■ Data:
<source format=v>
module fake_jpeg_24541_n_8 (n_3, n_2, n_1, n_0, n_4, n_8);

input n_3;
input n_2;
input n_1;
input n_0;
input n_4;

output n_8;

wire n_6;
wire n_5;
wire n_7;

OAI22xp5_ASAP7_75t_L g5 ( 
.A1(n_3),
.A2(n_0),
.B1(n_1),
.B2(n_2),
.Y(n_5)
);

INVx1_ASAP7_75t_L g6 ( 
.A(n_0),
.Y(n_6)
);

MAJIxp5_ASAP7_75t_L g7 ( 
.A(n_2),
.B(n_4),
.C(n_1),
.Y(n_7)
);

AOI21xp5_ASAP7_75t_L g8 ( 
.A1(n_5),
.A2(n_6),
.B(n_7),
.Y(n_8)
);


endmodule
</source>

...

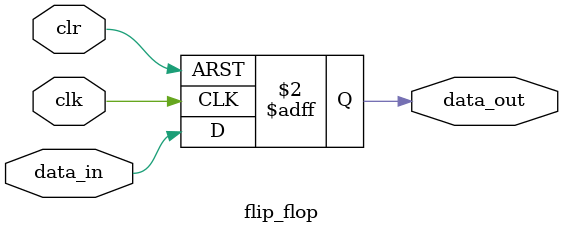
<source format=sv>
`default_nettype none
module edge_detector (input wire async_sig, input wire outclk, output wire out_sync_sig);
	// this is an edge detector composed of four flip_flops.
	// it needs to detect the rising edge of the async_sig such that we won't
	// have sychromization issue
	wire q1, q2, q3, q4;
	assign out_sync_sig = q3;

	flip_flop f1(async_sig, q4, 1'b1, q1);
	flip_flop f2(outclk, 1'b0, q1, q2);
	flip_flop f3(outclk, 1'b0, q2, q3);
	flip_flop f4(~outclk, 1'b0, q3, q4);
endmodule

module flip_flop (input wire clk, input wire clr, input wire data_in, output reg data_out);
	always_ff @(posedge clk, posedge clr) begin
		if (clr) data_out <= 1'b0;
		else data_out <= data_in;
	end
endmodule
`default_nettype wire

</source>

■ Task description:
In the records above, count the lines that contain the word "outclk" and state only that count.

■ Solution for this task:
4